- **Task prompt**: Each line below that contains the word "linejoin" must be copied.

Collected data entries
= Beginning of Section =

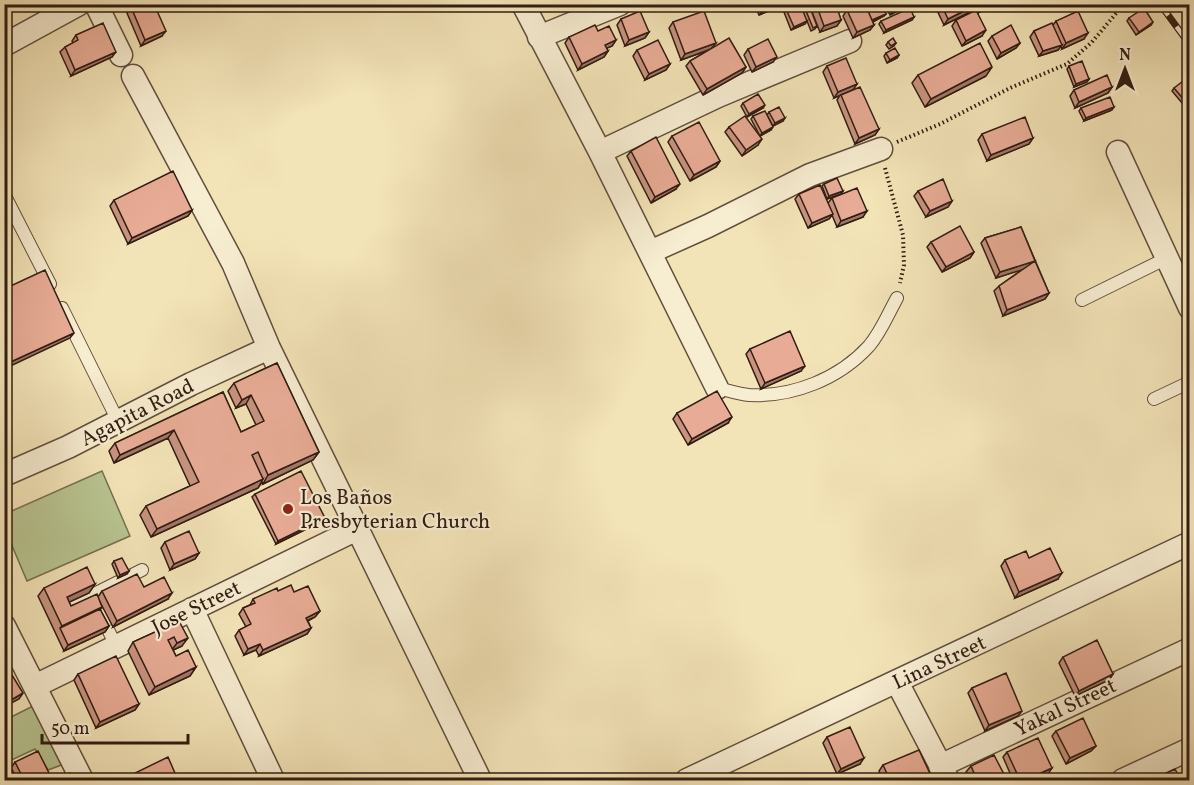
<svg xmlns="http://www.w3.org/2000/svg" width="1194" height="785" font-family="Vollkorn,serif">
<rect width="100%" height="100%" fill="#f3e4b8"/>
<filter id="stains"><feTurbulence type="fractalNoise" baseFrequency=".00333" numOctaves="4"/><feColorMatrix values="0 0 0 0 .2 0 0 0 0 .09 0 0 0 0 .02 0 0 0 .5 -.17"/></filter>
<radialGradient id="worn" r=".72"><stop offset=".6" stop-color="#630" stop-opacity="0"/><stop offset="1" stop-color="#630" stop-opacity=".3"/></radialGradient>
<path fill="#b8c591" stroke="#747052" stroke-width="1.5" d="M102,471L130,536L27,581L5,529V514Z
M33,706L64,764L48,770L35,749L7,762L5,766V720Z"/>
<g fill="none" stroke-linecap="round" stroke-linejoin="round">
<defs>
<path id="lane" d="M4,194L50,284
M1082,300L1167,258
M62,308L118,421
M717,388C727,390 738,394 749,395C793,397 839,379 869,346C881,332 888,314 897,298
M1154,399L1190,382
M68,607L142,570
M101,615L116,646"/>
<path id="street" d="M96,4L121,55
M523,4L600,152L717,388
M539,37L620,4
M4,45L79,4
M133,76L233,263L269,348L480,780
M600,152L718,96L850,41
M1118,152L1190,308
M650,252L708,226L810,175L881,149
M4,475L68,447L191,384L269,348
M192,609L273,780
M4,626L82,780
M897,682L948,780
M35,686L357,529
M940,766L1190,649
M687,780L1190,543
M1123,780L1190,749"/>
</defs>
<use href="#lane" stroke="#624e3c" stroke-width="14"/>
<use href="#street" stroke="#624e3c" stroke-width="25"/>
<path stroke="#311c12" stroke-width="4" stroke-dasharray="1.5 3" stroke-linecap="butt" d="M897,142L940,124L1010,88L1067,64L1092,42L1124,4
M885,168L903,235L904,265L900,283"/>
<use href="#lane" stroke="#f7edd1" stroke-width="12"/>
<use href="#street" stroke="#f7edd1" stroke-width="22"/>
<defs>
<path id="rail" d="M1160,4L1190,45"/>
</defs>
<use href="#rail" stroke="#311c12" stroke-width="7"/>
<use href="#rail" stroke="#f7edd1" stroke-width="4.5" stroke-dasharray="14" stroke-linecap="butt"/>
</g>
<path fill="#c89481" stroke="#311c12" stroke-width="1.5" d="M754,4H781L779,7L759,15Z
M812,4H853L838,12L841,20L837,26L820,32L810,7Z
M884,4H910L890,15Z
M934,4H971L968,13L944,25Z
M973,4H993L978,13Z
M1190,4V13H1188L1185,9Z
M804,6L817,26L815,29L811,31L807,21L805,24L791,30L784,12L786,9H802Z
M131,7L162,36L141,46L127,13Z
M847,10L886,14L884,16L873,22L874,25L870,30L853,38L843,16Z
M914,17L912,20L884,33L879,24L881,21Z
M1129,18L1151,25L1136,35L1127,21Z
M621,19L649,32L645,38L625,46L617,25Z
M956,20L982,36L962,46L952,26Z
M1056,21L1084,39L1062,49L1061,46L1058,50L1039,56L1030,37L1034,31L1053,25Z
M673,22L712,48L746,67L742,73L703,95L686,66L690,61L709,50L681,60L669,28Z
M598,31L616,40L612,46L606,48L608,51L604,57L578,70L565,43L569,37Z
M76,35L112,57L71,76L60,52L65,47L73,43L72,41Z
M992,36L1020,43L1016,48L997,59L988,41Z
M888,42L896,43L894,46L889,49L886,45Z
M748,49L773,62L752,72L744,55Z
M637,50L670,64L666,70L645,80L633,56Z
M886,53L899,55L897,58L887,63L884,56Z
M827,66L857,84L853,89L879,129L875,135L855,144L837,100L840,95L834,98L823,72Z
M1069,66L1089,79L1087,82L1074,87L1067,69Z
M918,75L986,76L925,107L912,83Z
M1190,82V109L1188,110L1172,91L1174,88Z
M1112,87L1108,93L1075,108L1070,96L1074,90Z
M743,103L763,108L747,117L741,106Z
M1081,108L1112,110L1084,121L1079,111Z
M769,112L783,121L773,126L767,115Z
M753,116L771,130L760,136L751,119Z
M729,127L758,145L742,156L725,132Z
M982,134L1033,138L1029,144L987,161L978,140Z
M672,136L720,161L716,167L690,181L668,142Z
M631,151L676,189L651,203L627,156Z
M824,184L841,194L827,199L822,186Z
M918,191L952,201L948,207L926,217L914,196Z
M799,194L828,203L832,198L863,217L837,227L832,215L829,219L808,228L795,199Z
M114,200L192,210L188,216L128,244L110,206Z
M1021,227L1049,293L1045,299L1003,316L994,291L999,286L1023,269L996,278L981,243L985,238Z
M931,242L974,252L970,258L942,272L927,247Z
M750,349L801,371L761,389L746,354Z
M277,363L319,452L313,460L263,484L262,482L258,488L151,537L140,515L146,506L190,486L168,438L114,463L109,451L115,443L223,392L241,432L256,425L246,404L236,408L228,391L234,383Z
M677,413L728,423L688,445L673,419Z
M255,494L325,518L323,521L276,544L252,497Z
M165,542L199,553L195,559L170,570L161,548Z
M1029,558L1058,579L1015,598L1001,566L1005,560Z
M114,561L129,571L127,574L118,578L112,564Z
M95,584L89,593L69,602L71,606L98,597L102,591L144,587L168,599L113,627L99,600L100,609L109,626L105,632L64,651L38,596L44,588Z
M278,591L294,592L320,611L315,617L308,621L311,628L307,634L259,656L256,650L244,655L235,636L239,630L246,627L239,614L243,608L250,605L253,599Z
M179,621L182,646L173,650L176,656L196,667L190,676L149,695L128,651L133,642Z
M1063,657L1113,674L1109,680L1075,696L1059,663Z
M78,674L139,704L135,710L96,728L74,680Z
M972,688L1018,716L985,731L968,693Z
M1056,731L1096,746L1091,751L1066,764L1052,736Z
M827,737L860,764L837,774L823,743Z
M1007,752L1048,774L1034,780H1013L1003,757Z
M15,762L51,780H18L11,768Z
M883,765L933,780H883L879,771Z
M971,766L1007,780H971L966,772Z"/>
<path fill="#a27869" stroke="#311c12" stroke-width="1.5" d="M781,4L779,7L759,15L761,13Z
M850,4H853L838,12L840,9Z
M903,4H910L890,15L894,9Z
M987,4H993L978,13L982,7Z
M972,7L968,13L944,25L948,19Z
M886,14L884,16L869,23L871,20Z
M914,17L912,20L884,33L886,30Z
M841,20L837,26L820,32L824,26Z
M807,21L805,24L791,30L794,27Z
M1153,22L1151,25L1136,35L1139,32Z
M874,25L870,30L853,38L857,32Z
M986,30L982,36L962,46L966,41Z
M166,31L162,36L141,46L145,40Z
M649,32L645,38L625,46L629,40Z
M1088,33L1084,39L1062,49L1066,43Z
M616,40L612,46L601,51L605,45Z
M716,43L711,49L681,60L685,54Z
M1020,43L1016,48L997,59L1001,53Z
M1062,45L1058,50L1039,56L1043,51Z
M608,51L604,57L578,70L582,64Z
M116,52L112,57L71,76L75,70Z
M899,55L897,58L887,63L890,60Z
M777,57L773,62L752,72L756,67Z
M670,64L666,70L645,80L649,74Z
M746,67L742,73L703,95L707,89Z
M992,67L986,76L925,107L931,99Z
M1089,79L1087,82L1074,87L1076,84Z
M857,84L853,90L834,98L838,92Z
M1112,87L1108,93L1075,108L1079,102Z
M765,105L763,108L747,117L749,114Z
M1114,107L1112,110L1084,121L1086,118Z
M785,118L783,121L773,126L775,123Z
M773,127L771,130L760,136L762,133Z
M879,129L875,135L855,144L859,138Z
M1033,138L1029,144L987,161L991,155Z
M762,139L758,145L742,156L746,150Z
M720,161L716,167L690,181L694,175Z
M680,184L676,189L651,203L655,197Z
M843,191L841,194L827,199L829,196Z
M952,201L948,207L926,217L930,211Z
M192,210L188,216L128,244L132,238Z
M867,211L863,217L837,227L841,221Z
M833,214L829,219L808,228L812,223Z
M974,252L970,258L942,272L946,267Z
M1035,261L1031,267L996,278L1000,272Z
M1049,293L1045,299L1003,316L1007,310Z
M74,333L70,338L4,369V365Z
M805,366L801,371L761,389L765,383Z
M251,395L246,404L236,408L242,400Z
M732,417L728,423L688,445L692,439Z
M174,430L168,438L114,463L120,455Z
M319,452L313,460L263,484L268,475Z
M263,479L258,488L151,537L157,529Z
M325,518L323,521L276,544L278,541Z
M199,553L195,559L170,570L174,564Z
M129,571L127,574L118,578L120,575Z
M1062,573L1058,579L1015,598L1019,592Z
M95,584L89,593L61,606L67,597Z
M172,593L168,599L113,627L117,621Z
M102,607L96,615L60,628L62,626Z
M320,611L315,617L302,623L306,618Z
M109,626L105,632L64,651L68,645Z
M311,628L307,634L259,656L263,650Z
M188,638L182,646L171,651L177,643Z
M260,644L256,650L244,655L248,649Z
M196,667L190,676L149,695L155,687Z
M1113,674L1109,680L1075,696L1079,691Z
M23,693L19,699L4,707L6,703Z
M139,704L135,710L96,728L100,722Z
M1022,711L1018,716L985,731L989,725Z
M1096,746L1091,751L1066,764L1070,758Z
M864,758L860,764L837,774L841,769Z
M1052,768L1048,774L1034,780H1025Z"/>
<path fill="#e8ac96" stroke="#311c12" stroke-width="1.5" d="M137,4H154L166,31L145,40L131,7Z
M757,4H781L761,13Z
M797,4H800L807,21L794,27L786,9Z
M816,4H836L841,20L824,26Z
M838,4H850L840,9Z
M860,4H865L874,25L857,32L847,10Z
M865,4H881L886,14L872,20Z
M891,4H903L894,9Z
M941,4H971L972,7L948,19Z
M809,5L817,26L813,28L804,6Z
M910,8L914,17L886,30L881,21Z
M1144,8L1153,22L1139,32L1129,18Z
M976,10L986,30L966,41L956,20Z
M640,11L649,32L629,40L621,19Z
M704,11L716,43L685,54L673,22Z
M1078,11L1088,33L1066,43L1056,21Z
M103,23L116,52L75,70L65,47L78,40L76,35Z
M1052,23L1062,45L1043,51L1034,31Z
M595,25L598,31L609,26L616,40L605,45L608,51L582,64L569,37Z
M1011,25L1020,43L1001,53L992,36Z
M729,38L746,67L707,89L690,61Z
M893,38L896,43L891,46L888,42Z
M768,39L777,57L756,67L748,49Z
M658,40L670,64L649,74L637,50Z
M980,43L992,67L931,99L918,75Z
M895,48L899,55L890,60L886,53Z
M846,58L857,84L838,92L827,66Z
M1082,61L1089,79L1076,84L1069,66Z
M1107,75L1112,87L1079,102L1074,90Z
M1187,78L1190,82V107L1174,88Z
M860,87L879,129L859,138L841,95Z
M758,94L765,105L749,114L743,103Z
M1110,97L1114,107L1086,118L1081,108Z
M779,107L785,118L775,123L769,112Z
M765,111L773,127L762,133L753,116Z
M745,116L762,139L746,150L729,127Z
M1025,117L1033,138L991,155L982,134Z
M699,122L720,161L694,175L672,136Z
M656,137L680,184L655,197L631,151Z
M173,171L192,210L132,238L114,200Z
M837,178L843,191L829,196L824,184Z
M943,179L952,201L930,211L918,191Z
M820,185L833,214L812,223L799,194Z
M857,188L867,211L841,221L832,198Z
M960,226L974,252L946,267L931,242Z
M1021,227L1035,261L1000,272L985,238Z
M1035,261L1049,293L1007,310L999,286Z
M45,270L74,333L4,365V289Z
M790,331L805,366L765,383L750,349Z
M277,363L319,452L268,475L258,452L252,455L263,479L157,529L146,506L199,482L174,430L120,455L115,443L223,392L241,432L264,421L251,395L242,400L234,383Z
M717,391L732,417L692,439L677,413Z
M301,471L325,518L278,541L255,494Z
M189,531L199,553L174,564L165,542Z
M1050,548L1062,573L1019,592L1005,560L1026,551L1029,558Z
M122,558L129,571L120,575L114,561Z
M87,567L95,584L67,597L71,606L97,594L102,607L62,626L44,588Z
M137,574L144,587L164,577L172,593L117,621L102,591Z
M291,585L294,592L308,586L320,611L306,618L311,628L263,650L260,644L248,649L239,630L251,624L243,608L255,603L253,599L277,588L278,591Z
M100,609L109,626L68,645L60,628Z
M179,621L188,638L177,643L174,637L168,640L176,656L188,650L196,667L155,687L133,642Z
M1097,640L1113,674L1079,691L1063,657Z
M116,656L139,704L100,722L78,674Z
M4,662L23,693L6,703L4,701Z
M1006,673L1022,711L989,725L972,688Z
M1083,718L1096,746L1070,758L1056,731Z
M850,727L864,758L841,769L827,737Z
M1038,738L1052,768L1025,780H1020L1007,752Z
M919,750L933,780H890L883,765Z
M38,751L52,779L48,780H24L15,762Z
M994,755L1007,780H977L971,766Z
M168,757L178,780H131L129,776Z
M1175,769L1181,780H1152Z
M70,773L74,780H55Z"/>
<circle fill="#8f2418" stroke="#f7edd1" stroke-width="2" cx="288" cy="509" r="6"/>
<g text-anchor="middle" stroke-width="4.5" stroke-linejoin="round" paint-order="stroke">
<g font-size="21" fill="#311c12" stroke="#f7edd1">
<text transform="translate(137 412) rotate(-27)" y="7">Agapita Road</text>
<text transform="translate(196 607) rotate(-26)" y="7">Jose Street</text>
<text transform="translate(939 662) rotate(-25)" y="7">Lina Street</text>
<text transform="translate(1065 707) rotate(-25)" y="7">Yakal Street</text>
</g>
<g font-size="21" fill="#311c12" stroke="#f7edd1" text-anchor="start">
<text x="300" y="504">Los Baños<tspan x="300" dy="24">Presbyterian Church</tspan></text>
</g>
</g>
<rect width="1194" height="785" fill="none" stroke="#f3e4b8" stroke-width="24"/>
<rect x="6" y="6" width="1182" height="773" fill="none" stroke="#311c12" stroke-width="3"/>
<rect x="12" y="12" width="1170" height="761" fill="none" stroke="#311c12" stroke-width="1.5"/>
<g transform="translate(1125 69)" stroke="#f7edd1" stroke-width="4.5" paint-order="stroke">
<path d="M0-4.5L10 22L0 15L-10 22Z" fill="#311c12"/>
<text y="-9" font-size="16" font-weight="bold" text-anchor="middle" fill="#311c12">N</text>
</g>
<path d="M42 734v9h146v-9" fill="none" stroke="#311c12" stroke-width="3"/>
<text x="51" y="734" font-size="18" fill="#311c12" stroke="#f7edd1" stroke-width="4.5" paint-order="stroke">50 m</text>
<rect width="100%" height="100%" filter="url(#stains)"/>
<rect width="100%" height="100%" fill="url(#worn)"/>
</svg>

= End of Section =

- **Solution for this task**:
<g fill="none" stroke-linecap="round" stroke-linejoin="round">
<g text-anchor="middle" stroke-width="4.5" stroke-linejoin="round" paint-order="stroke">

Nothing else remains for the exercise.